Real-Time Quantitative PCR verification

cDNAs were synthesized using the same RNAs as those used for RNA-seq. The analysis of the results was conducted using LightCycler 480 SYBR Green I Mastermix and a LightCycler 480II real-time PCR system (Roche, Switzerland). The expression pattern of all selected stable DEGs was verified by qRT-PCR using gene copy-specific primers, and data were normalized by BnEF [48] independently (primer showen in Additional file 11: Table S5). The 2−ΔΔCT method [49] was used to access the fold change. The relative expression quantified by qRT‒PCR was converted to log2-fold change for direct comparison with RNA-Seq data.

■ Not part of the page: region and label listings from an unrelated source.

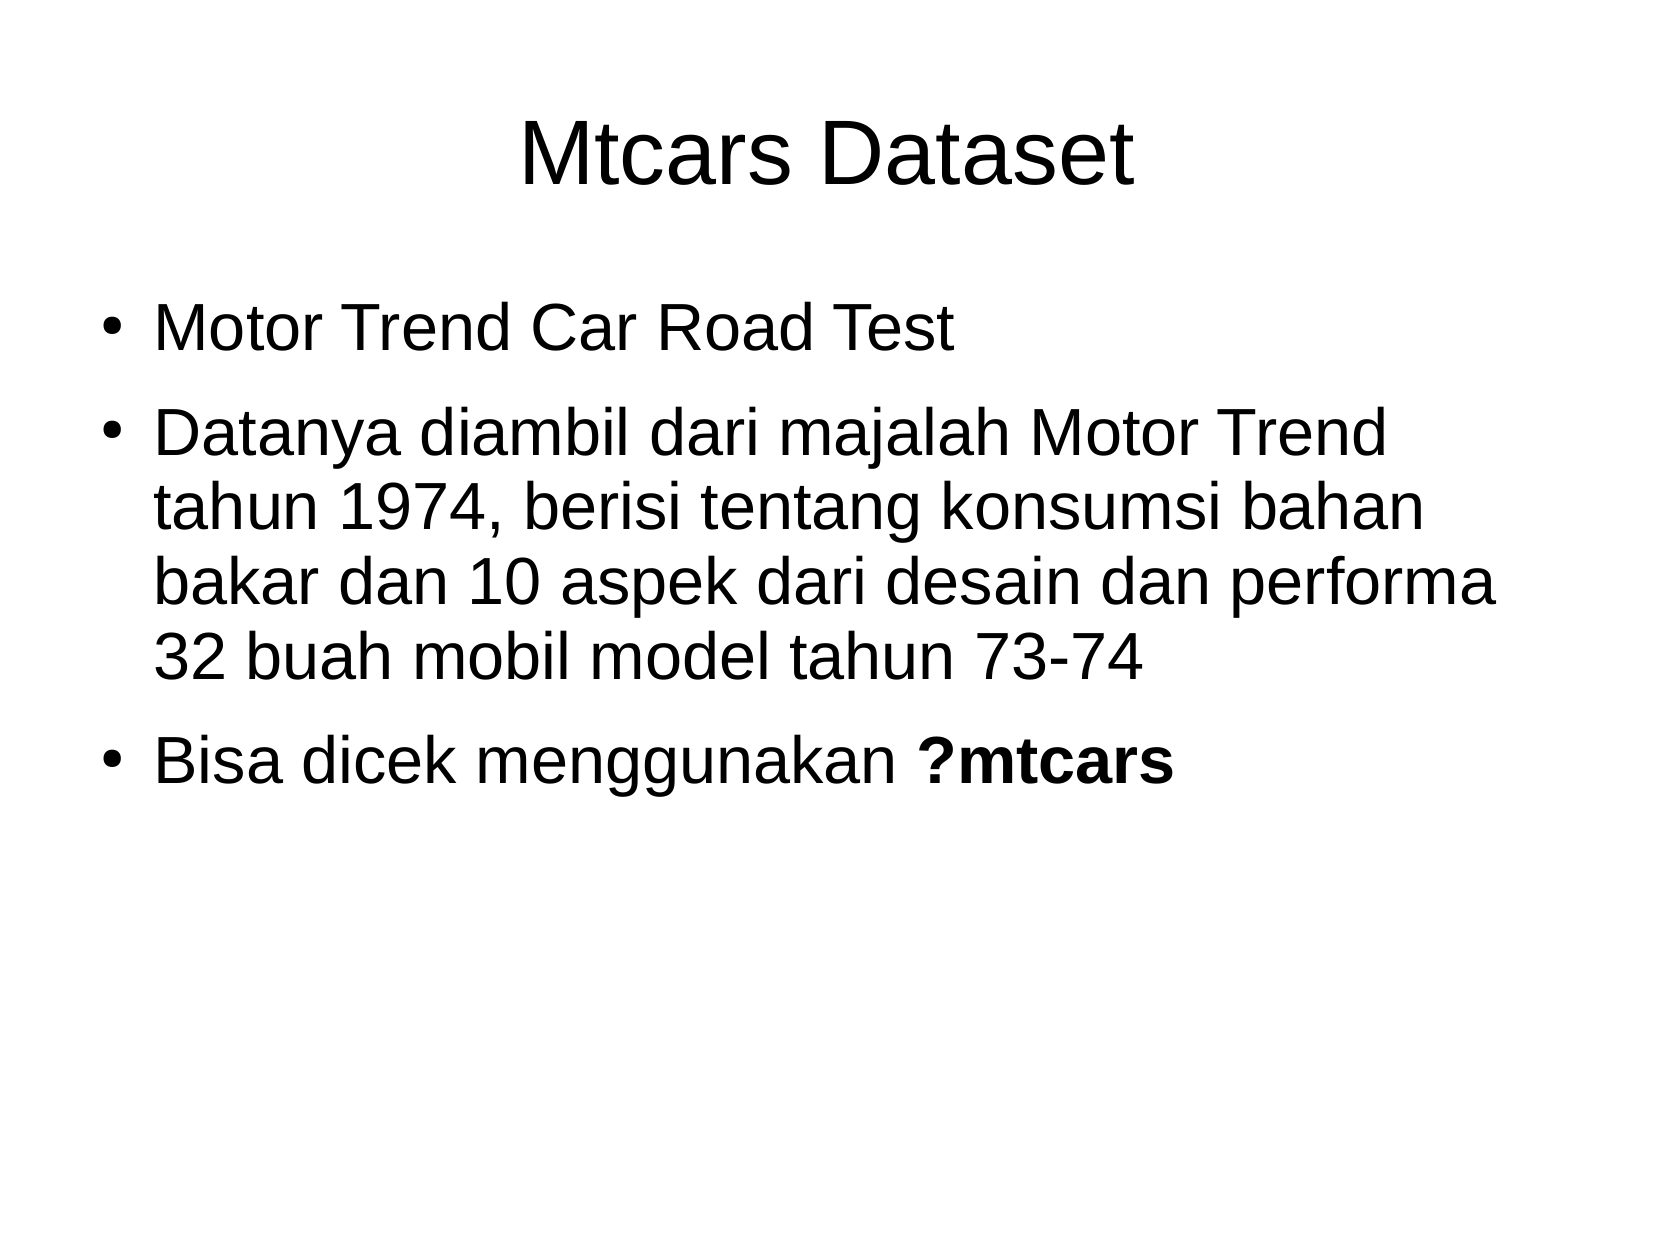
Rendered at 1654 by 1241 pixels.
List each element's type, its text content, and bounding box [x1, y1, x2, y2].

title Mtcars Dataset [82, 49, 1571, 257]
list Motor Trend Car Road Test Datanya diambil dari majalah Motor Trend tahun 1974, berisi tentang konsumsi bahan bakar dan 10 aspek dari desain dan performa 32 buah mobil model tahun 73-74 Bisa dicek menggunakan ?mtcars [82, 290, 1571, 1010]
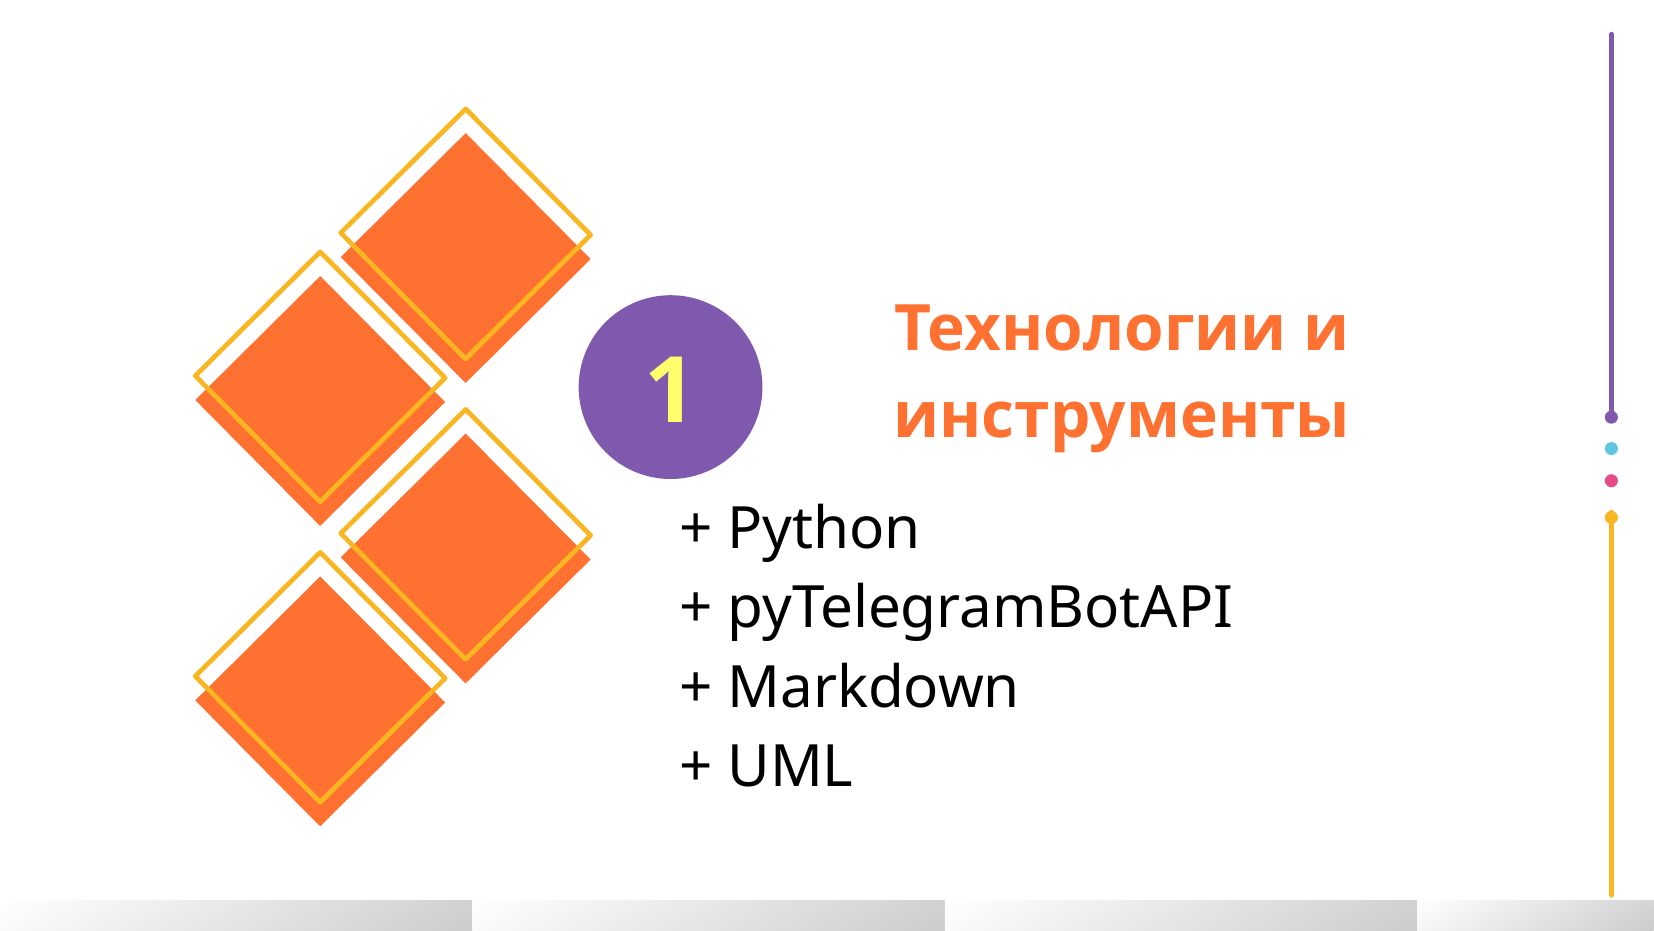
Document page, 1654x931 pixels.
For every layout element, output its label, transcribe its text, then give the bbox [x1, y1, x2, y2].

text_box + Python + pyTelegramBotAPI + Markdown + UML [590, 478, 1565, 886]
text_box 1 [578, 295, 763, 478]
title Технологии и инструменты [767, 280, 1477, 458]
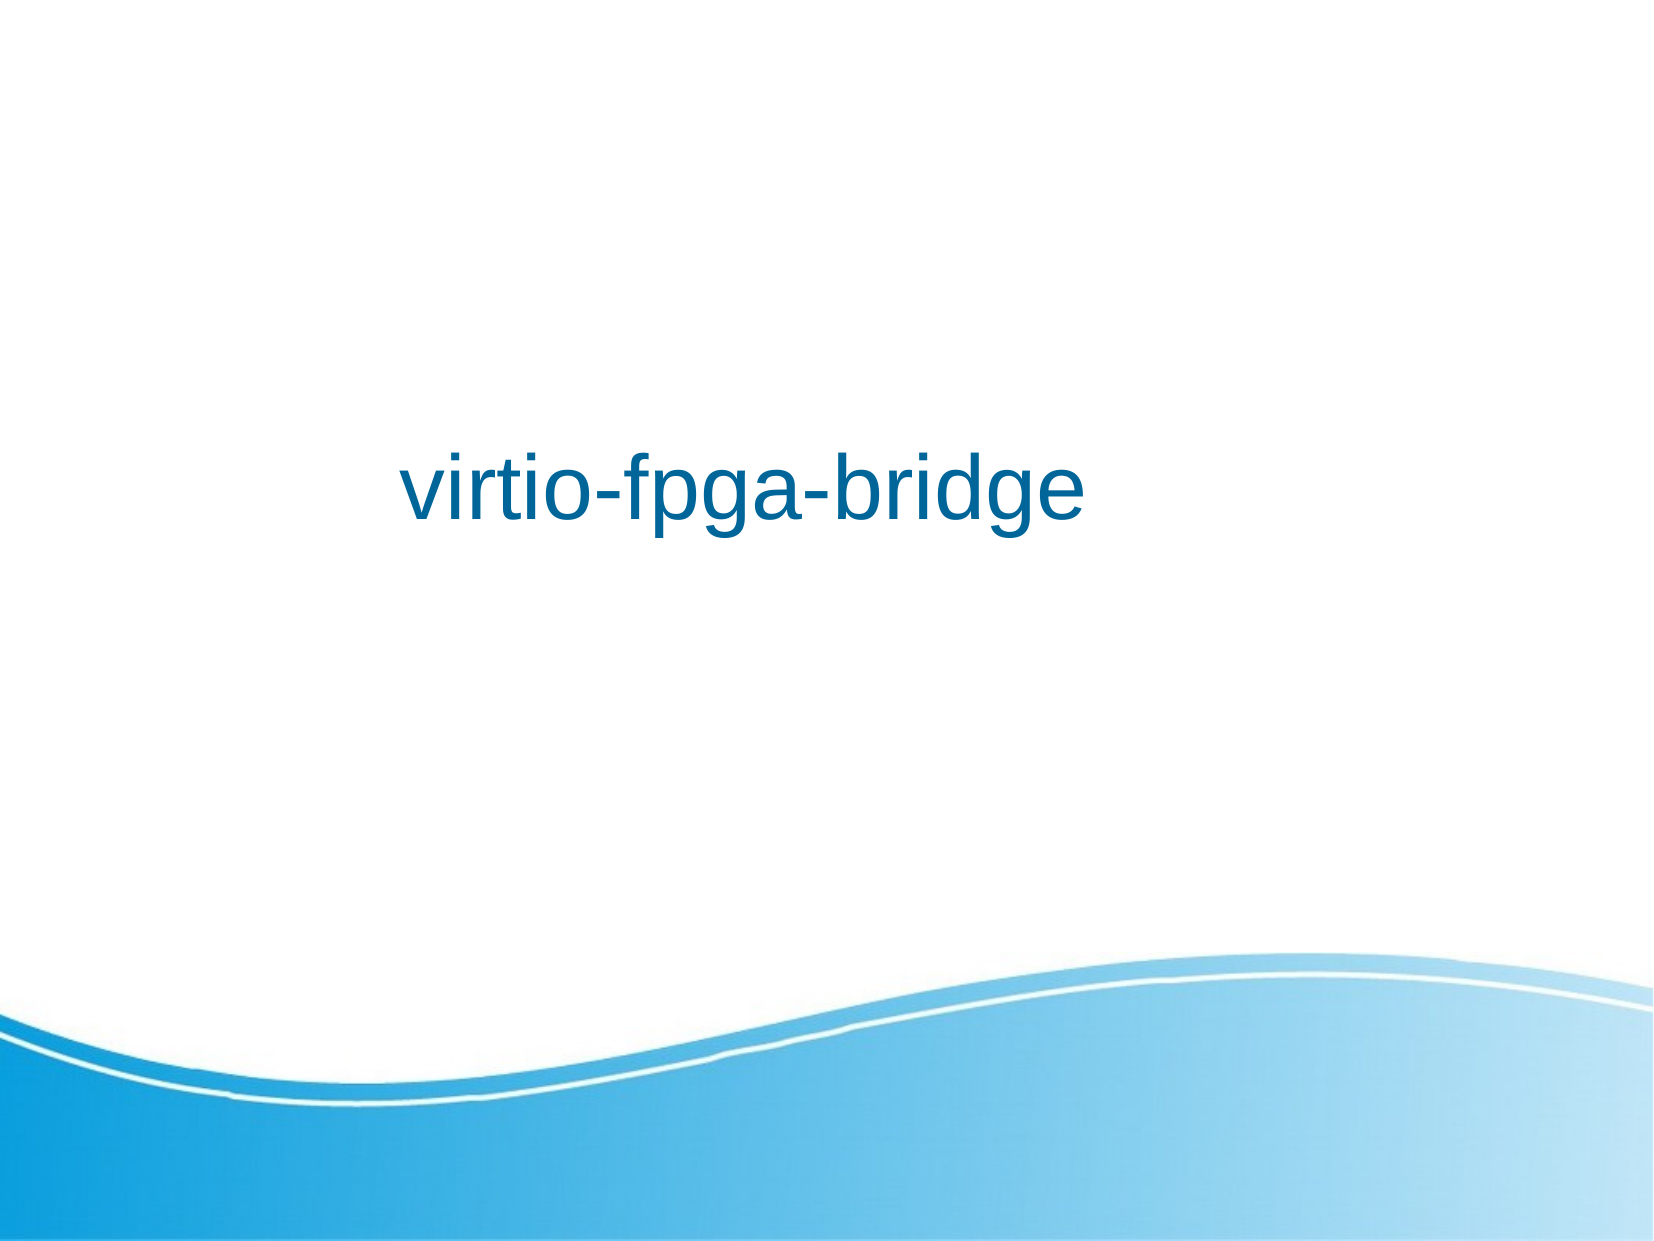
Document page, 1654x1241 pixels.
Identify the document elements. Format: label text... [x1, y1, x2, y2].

picture [0, 952, 1654, 1241]
title virtio-fpga-bridge [0, 384, 1489, 592]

Genome-wide association analysis

The resequencing of 50 rapeseed inbred lines and the acquisition of 532,005 high-quality SNPs were comprehensively described by Dong et al. [50]. TASSEL 5.0 software was used to perform the relative kinship and PCA [51]. Based on PCA and relative kinship (P and K matrix), the calculation was performed with a mixed linear model (MLM) incorporated into TASSEL 5.0 software. The critical p value for assessing the significance of SNP-trait associations was calculated for seed oil content based on the false discovery rate (FDR) [52]. An FDR < 0.05 was used to identify significant marker‒trait associations for oil content at P value threshold of 1 × 10−4.

Additive effect analysis

The R package “SIPI” [53] was used to evaluate pairwise interactions between the candidate gene SNP markers. In this study, only additive–additive interactions were considered. Wald p values < 0.01 were defined as significant SNP pairs.

Weighted gene co-expression network analysis (WGCNA) for candidate genes

A total of 14,019 genes had FPKM max and a mean value greater than 10 and 2, respectively. The module identification was implemented by merging modules with similar expression profiles using a merge Cut Height of 0.25. The co-expression network was constructed by the R package WGCNA v1.69 [54] and visualized through Cytoscape 3.5.1 [55].